EXTRACT:
□ □ □
Combat it pretty standard for a CRPG of this kind, although I think both the 5E ruleset and the minimalistic UI go a long way towards making what can be a complicated system as uncomplicated as possible. The most important options in combat have larger buttons than the optional ones, allowing for straightforward murderhobos to spam the attack button with ease, while also allowing the more tactical-minded players the ease of making important decisions quickly.
Of note is the UI, which is amazingly non-skeuomorphic. A lot of CRPGs try to blend the action portal with the informative UI in a way that “makes sense” for the setting, but Solasta treats us to a clean, linear, no-nonsense interface that I sometimes think of as being at a “grey-box” stage; I really hope Tactical Adventures doesn’t try and sex this up by laying parchment and gilt all over the place, because although the UI doesn’t visually mesh with the high-fantasy action going on behind it, it’s functional and informative — exactly and specifically what a UI is meant to be.
Now the downsides. First and foremost, the talking-heads are kind of horrifying. There’s something very EverQuest-y about them, with their unnaturally unlined and featureless faces and how you can see their back teeth when they talk. At one point during a conversation, I could swear the entire party was giving me, the player, the side-eye. Animations of characters are OK, but the eyes keep drifting to the uncanny faces and expressions.
Dialog can range in quality from very well done to “COVID-enforced home recording studio”. I chuckled at a few lines and blanked out on a few unmemorable deliveries, but remembered that I wasn’t here to watch cut-scenes.
That brings us to the setting and the story. Solasta may use the 5E system, but it is not a Dungeons and Dragons product. The setting is completely original — meaning not affiliated with existing IPs, not “something the high-fantasy world has never seen before”. In fact, if there’s any claim against Solasta it’s that the setting and the story (thus far) doesn’t stray very far from the most basic high-fantasy template set down by The Lord of the Rings some 80 years ago. There are humans, dwarves, elves, goblins, giant spiders (always), and a very pre-historic landscape of forests and a whole lot of ruins. The background narrative is not designed in a way that stands out in any meaningful way, which is unfortunate considering it’s currently up against Baldur’s Gate 3, which is both a revered franchise and takes place within what is probably the second most well known high-fantasy setting in modern geekdom. I haven’t gotten to any significant part of the story as of this writing, but based on what I’ve read elsewhere around the Internet, it’s pretty standard in the halls of the genre.
□ □ □
APPLY WHAT YOU READ:
a. Using the Solasta review, answer each question briefly:
(i) Which ruleset does the review say Solasta uses?
(ii) Which game do the talking-heads remind the reviewer of?
(iii) Which game does the review say Solasta is currently up against?
b. Carry on the Solasta review past its last sentence.
The material plays no part in any task here.

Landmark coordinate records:
□ □ □
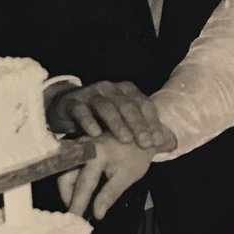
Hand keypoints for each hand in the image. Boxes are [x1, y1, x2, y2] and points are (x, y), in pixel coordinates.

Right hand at [49, 81, 168, 147]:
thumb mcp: (121, 119)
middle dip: (138, 125)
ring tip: (125, 140)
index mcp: (126, 90)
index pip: (143, 103)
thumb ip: (140, 129)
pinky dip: (89, 121)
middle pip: (127, 105)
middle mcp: (110, 88)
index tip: (158, 141)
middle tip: (145, 143)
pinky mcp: (73, 102)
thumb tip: (167, 144)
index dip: (152, 122)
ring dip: (117, 124)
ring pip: (106, 106)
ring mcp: (91, 93)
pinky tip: (96, 134)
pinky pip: (81, 110)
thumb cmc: (100, 117)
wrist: (66, 107)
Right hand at [58, 134, 155, 219]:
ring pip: (64, 169)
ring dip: (68, 188)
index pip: (83, 185)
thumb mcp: (128, 176)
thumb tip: (97, 215)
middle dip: (67, 196)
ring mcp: (80, 144)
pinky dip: (71, 178)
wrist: (144, 131)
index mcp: (96, 154)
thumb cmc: (138, 154)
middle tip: (75, 212)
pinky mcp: (80, 144)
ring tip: (76, 203)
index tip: (74, 219)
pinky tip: (78, 190)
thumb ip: (110, 195)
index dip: (77, 204)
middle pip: (65, 175)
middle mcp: (83, 147)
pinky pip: (69, 163)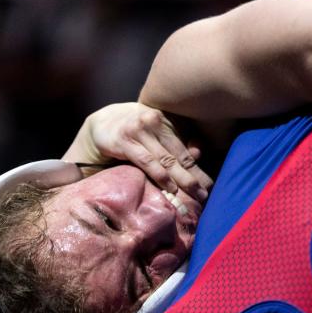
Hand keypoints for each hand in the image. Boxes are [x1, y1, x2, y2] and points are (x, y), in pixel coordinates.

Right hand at [62, 102, 212, 201]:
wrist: (102, 123)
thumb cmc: (135, 132)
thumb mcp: (155, 133)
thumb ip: (175, 142)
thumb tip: (198, 153)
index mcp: (165, 119)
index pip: (184, 148)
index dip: (198, 168)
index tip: (209, 185)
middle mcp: (153, 121)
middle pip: (178, 155)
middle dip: (193, 176)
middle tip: (205, 193)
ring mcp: (138, 130)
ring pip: (165, 159)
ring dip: (181, 179)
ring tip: (194, 193)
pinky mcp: (124, 140)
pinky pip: (146, 161)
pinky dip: (160, 175)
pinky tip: (170, 186)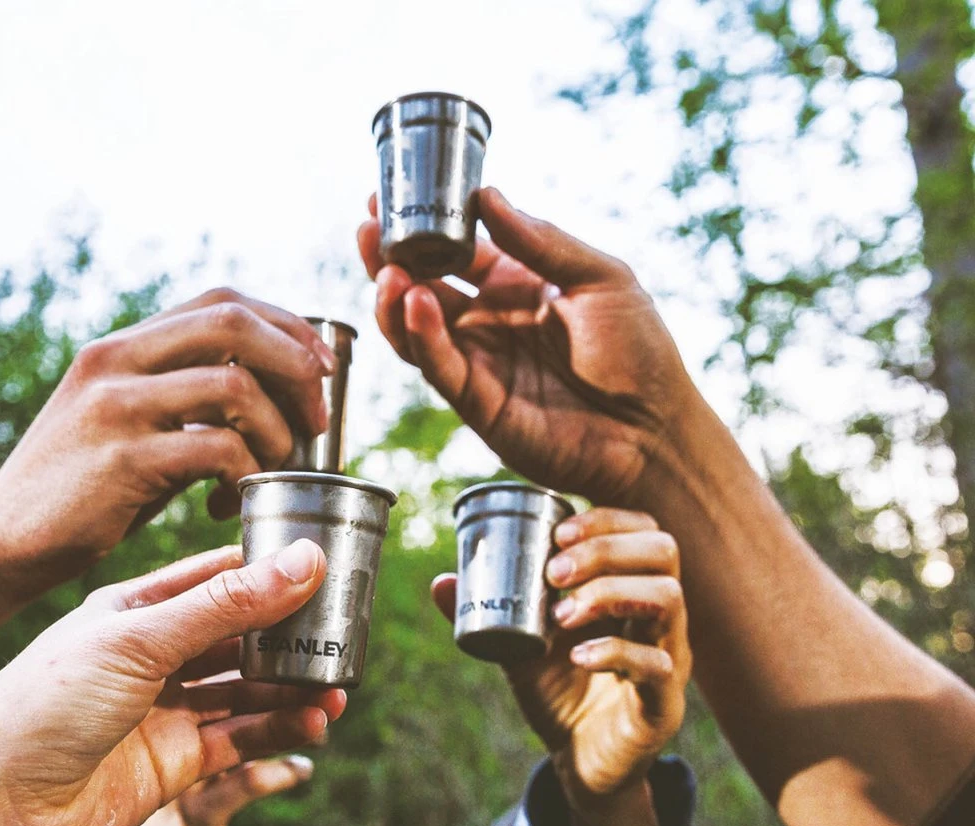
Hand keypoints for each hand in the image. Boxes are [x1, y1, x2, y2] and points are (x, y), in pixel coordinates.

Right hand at [0, 289, 336, 707]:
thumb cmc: (79, 492)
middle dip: (295, 365)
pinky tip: (230, 503)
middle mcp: (116, 360)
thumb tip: (262, 399)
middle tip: (317, 420)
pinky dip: (245, 475)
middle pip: (233, 323)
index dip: (284, 325)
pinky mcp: (122, 459)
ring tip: (275, 469)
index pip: (220, 300)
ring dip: (277, 430)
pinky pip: (216, 449)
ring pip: (234, 385)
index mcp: (121, 347)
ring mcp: (117, 406)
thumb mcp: (124, 425)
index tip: (320, 368)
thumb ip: (178, 400)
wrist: (2, 544)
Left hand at [0, 540, 343, 825]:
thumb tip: (305, 560)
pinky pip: (239, 739)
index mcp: (136, 608)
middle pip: (240, 638)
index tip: (327, 566)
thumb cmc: (45, 702)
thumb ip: (228, 605)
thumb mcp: (141, 638)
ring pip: (246, 692)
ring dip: (291, 689)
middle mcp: (154, 656)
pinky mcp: (175, 762)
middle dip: (291, 638)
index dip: (271, 571)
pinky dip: (277, 731)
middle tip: (345, 636)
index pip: (218, 577)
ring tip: (339, 689)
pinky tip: (312, 723)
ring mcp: (165, 710)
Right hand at [358, 189, 700, 504]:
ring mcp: (479, 364)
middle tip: (368, 231)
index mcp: (515, 285)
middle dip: (390, 259)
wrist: (655, 431)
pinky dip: (422, 337)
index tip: (387, 199)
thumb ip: (541, 241)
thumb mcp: (600, 277)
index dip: (421, 226)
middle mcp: (488, 323)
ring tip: (388, 272)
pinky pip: (440, 367)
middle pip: (422, 287)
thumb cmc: (640, 353)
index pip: (454, 250)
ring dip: (395, 301)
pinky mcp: (478, 404)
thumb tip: (486, 196)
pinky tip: (415, 305)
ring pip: (417, 331)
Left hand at [432, 508, 689, 825]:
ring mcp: (668, 657)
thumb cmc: (560, 692)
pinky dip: (614, 653)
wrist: (579, 762)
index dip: (607, 521)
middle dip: (606, 550)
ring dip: (610, 593)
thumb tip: (441, 581)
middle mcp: (658, 617)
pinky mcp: (664, 702)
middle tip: (554, 572)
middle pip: (664, 552)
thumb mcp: (519, 646)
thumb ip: (490, 613)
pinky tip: (578, 656)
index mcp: (630, 591)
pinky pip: (655, 665)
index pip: (642, 532)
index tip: (559, 533)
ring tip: (562, 614)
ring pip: (668, 599)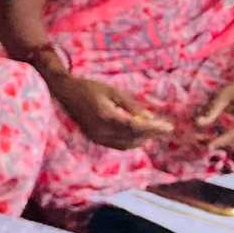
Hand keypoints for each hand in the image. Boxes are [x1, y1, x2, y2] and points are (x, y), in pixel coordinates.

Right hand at [51, 74, 173, 150]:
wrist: (65, 92)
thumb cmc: (89, 87)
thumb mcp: (112, 91)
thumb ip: (131, 106)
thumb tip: (150, 118)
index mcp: (106, 116)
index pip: (136, 127)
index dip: (154, 128)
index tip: (169, 127)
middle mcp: (102, 130)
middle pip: (133, 138)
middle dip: (151, 134)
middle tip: (164, 128)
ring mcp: (97, 137)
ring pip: (127, 144)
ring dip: (142, 139)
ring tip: (154, 131)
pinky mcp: (96, 138)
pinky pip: (118, 145)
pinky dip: (131, 141)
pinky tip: (138, 134)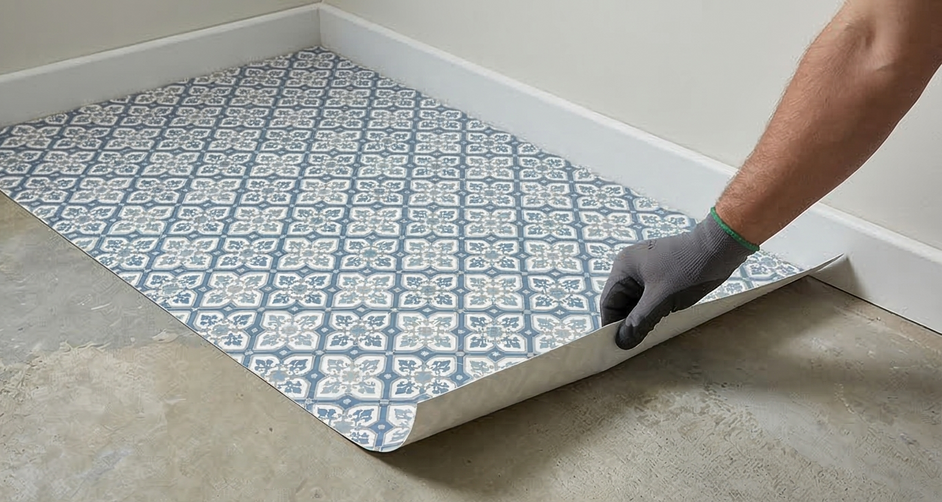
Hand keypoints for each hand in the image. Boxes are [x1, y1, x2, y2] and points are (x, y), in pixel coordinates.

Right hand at [600, 213, 754, 349]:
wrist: (720, 249)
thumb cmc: (688, 270)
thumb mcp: (661, 300)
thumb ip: (639, 322)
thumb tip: (622, 343)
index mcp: (623, 267)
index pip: (608, 302)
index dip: (611, 324)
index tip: (617, 346)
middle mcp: (630, 265)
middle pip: (621, 301)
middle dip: (628, 321)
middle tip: (634, 344)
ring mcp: (646, 267)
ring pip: (636, 300)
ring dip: (641, 316)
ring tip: (648, 335)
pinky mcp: (661, 271)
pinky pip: (649, 295)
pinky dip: (652, 308)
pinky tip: (660, 321)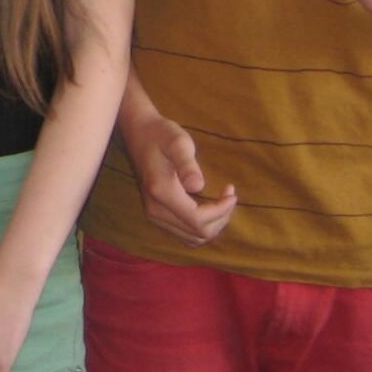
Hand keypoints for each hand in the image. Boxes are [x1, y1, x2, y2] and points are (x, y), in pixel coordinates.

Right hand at [126, 111, 236, 244]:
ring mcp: (154, 215)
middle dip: (221, 218)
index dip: (221, 211)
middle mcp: (156, 210)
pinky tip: (208, 208)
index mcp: (162, 192)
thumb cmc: (162, 134)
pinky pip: (185, 234)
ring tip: (221, 202)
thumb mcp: (178, 142)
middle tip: (228, 195)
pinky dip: (201, 227)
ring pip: (193, 238)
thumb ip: (187, 164)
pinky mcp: (156, 215)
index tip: (231, 191)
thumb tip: (198, 186)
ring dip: (213, 224)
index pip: (198, 220)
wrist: (139, 134)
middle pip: (198, 233)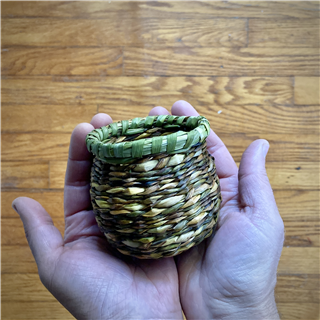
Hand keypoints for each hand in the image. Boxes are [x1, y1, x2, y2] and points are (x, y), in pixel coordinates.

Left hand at [13, 114, 182, 319]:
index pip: (81, 178)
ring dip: (135, 154)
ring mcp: (140, 218)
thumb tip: (18, 201)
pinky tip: (162, 155)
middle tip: (112, 120)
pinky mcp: (163, 223)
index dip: (82, 152)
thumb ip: (39, 233)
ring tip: (138, 129)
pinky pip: (161, 194)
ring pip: (136, 179)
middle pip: (110, 173)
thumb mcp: (57, 266)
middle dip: (109, 145)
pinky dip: (161, 174)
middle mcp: (112, 216)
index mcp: (85, 222)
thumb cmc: (94, 299)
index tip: (86, 127)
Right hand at [149, 101, 283, 319]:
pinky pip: (150, 202)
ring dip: (150, 155)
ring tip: (133, 134)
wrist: (223, 311)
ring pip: (164, 176)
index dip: (194, 127)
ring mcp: (180, 212)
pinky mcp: (162, 229)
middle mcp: (201, 197)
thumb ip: (255, 182)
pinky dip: (140, 185)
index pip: (209, 150)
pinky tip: (126, 170)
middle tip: (148, 115)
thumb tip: (261, 143)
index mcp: (226, 192)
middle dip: (167, 135)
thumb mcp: (262, 220)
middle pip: (182, 158)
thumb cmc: (248, 268)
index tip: (178, 107)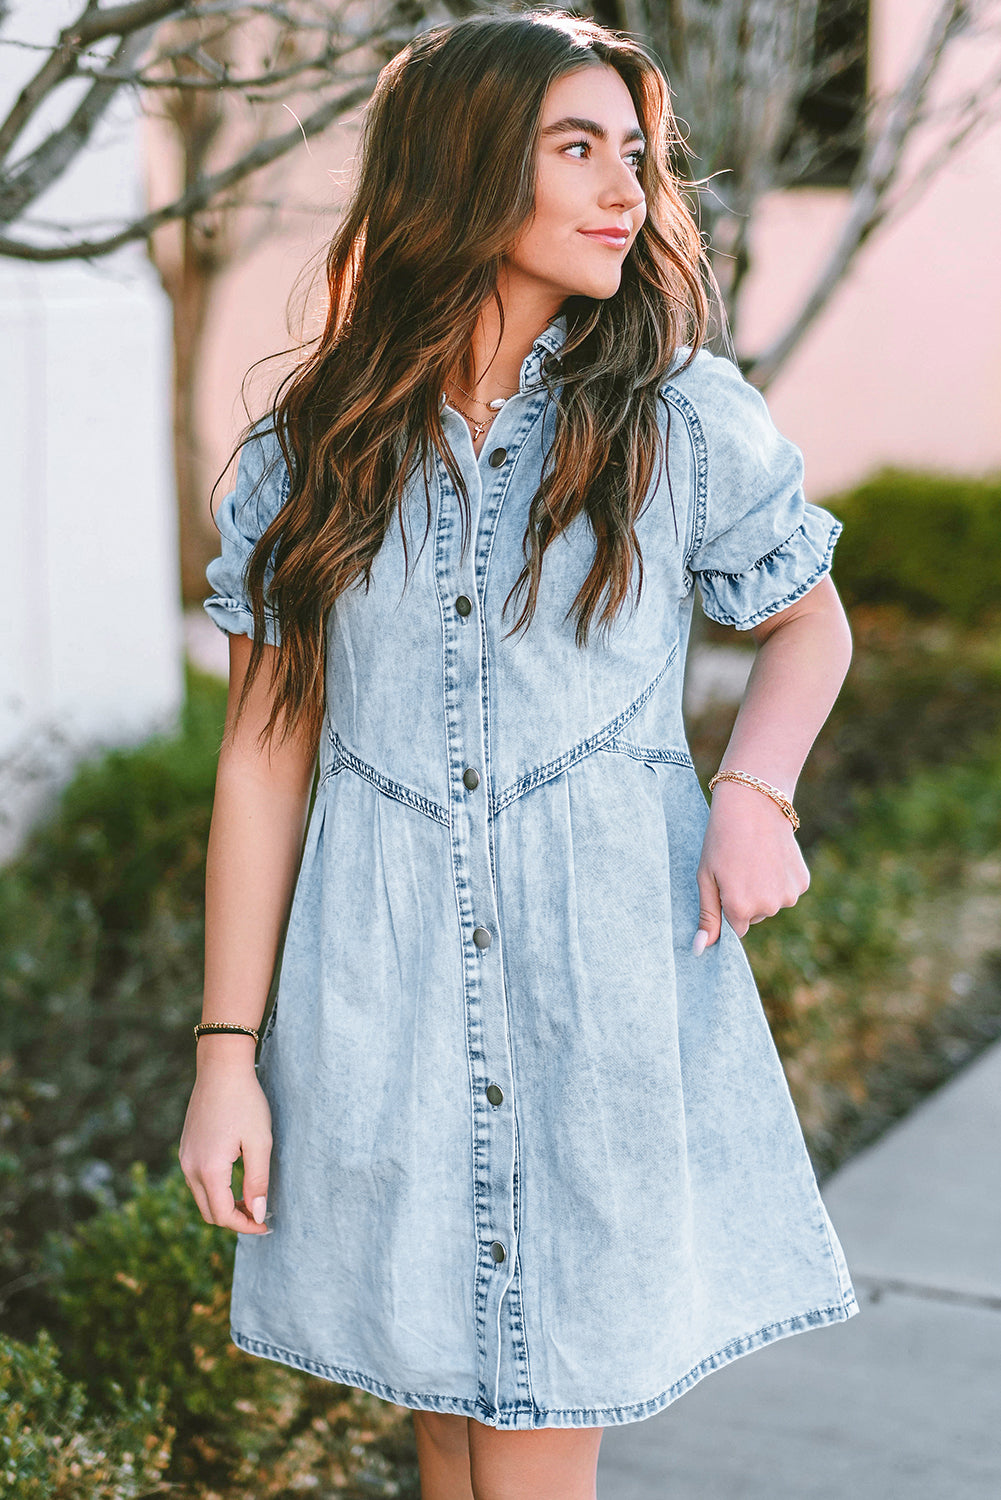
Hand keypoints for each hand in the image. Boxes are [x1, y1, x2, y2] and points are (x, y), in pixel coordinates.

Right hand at [179, 1045, 272, 1234]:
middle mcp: (190, 1167)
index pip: (222, 1215)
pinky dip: (215, 1189)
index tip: (266, 1225)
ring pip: (201, 1197)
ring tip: (251, 1199)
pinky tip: (235, 1180)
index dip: (245, 1226)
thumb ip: (258, 1182)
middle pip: (208, 1212)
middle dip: (234, 1220)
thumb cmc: (245, 1101)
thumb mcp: (259, 1142)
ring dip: (224, 1205)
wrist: (221, 1067)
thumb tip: (257, 1214)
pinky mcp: (186, 1147)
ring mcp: (185, 1157)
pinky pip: (197, 1180)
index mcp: (208, 1169)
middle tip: (260, 1215)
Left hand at [692, 778, 808, 951]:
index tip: (726, 882)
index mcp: (741, 909)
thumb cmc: (721, 839)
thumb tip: (701, 951)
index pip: (735, 927)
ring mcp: (788, 895)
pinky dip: (780, 878)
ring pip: (772, 904)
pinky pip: (787, 890)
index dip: (728, 904)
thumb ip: (707, 917)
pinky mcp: (802, 882)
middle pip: (754, 916)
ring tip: (755, 858)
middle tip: (739, 865)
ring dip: (764, 888)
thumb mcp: (706, 877)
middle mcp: (768, 908)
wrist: (753, 803)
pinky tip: (772, 856)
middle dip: (746, 898)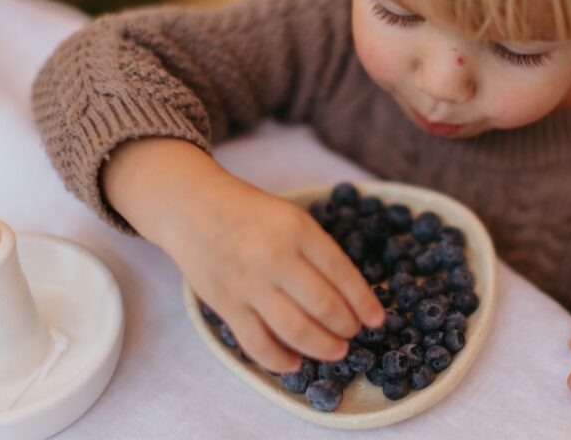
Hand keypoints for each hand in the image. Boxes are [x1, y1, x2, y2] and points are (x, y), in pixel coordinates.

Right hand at [174, 180, 384, 372]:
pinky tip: (295, 362)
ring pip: (296, 331)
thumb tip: (352, 298)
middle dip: (347, 327)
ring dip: (323, 348)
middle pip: (324, 307)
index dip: (365, 302)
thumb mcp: (293, 218)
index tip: (378, 319)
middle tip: (353, 332)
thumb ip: (319, 253)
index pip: (343, 274)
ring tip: (335, 350)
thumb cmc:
□ □ □
RESPONSES BY ITEM NUMBER:
a.
(i) The 5E ruleset.
(ii) EverQuest.
(iii) Baldur's Gate 3.

b.
Finally, one of TTRPG’s strengths is its ability to allow players to add or disregard rules that they feel are missing or that are just too painful to deal with. Since the computer is taking the role of the DM, it doesn’t have to make things convenient for itself or the players, so it fully embraces “junk rules” like encumbrance or overland travel restrictions. If there’s anything that you dislike about 5E, you’ll probably find it proudly activated in Solasta. I’ve taken to thinking about it not as 5E, but as a really well designed, somehow familiar homebrew system, and that doesn’t make the experience too discordant between what I like about 5E and what I don’t.
Closing a post with negative points can jettison any of the good mentioned before it, so I want to say that Solasta is a good game on any scale. This isn’t Dragon Age, so no one would be picking it up expecting otome game putting character interaction front and center. Instead, it’s a faithful CRPG implementation of the most popular TTRPG ruleset on the planet right now, and focusing on that aspect, Solasta does a damn fine job…if you can give other aspects a well deserved pass.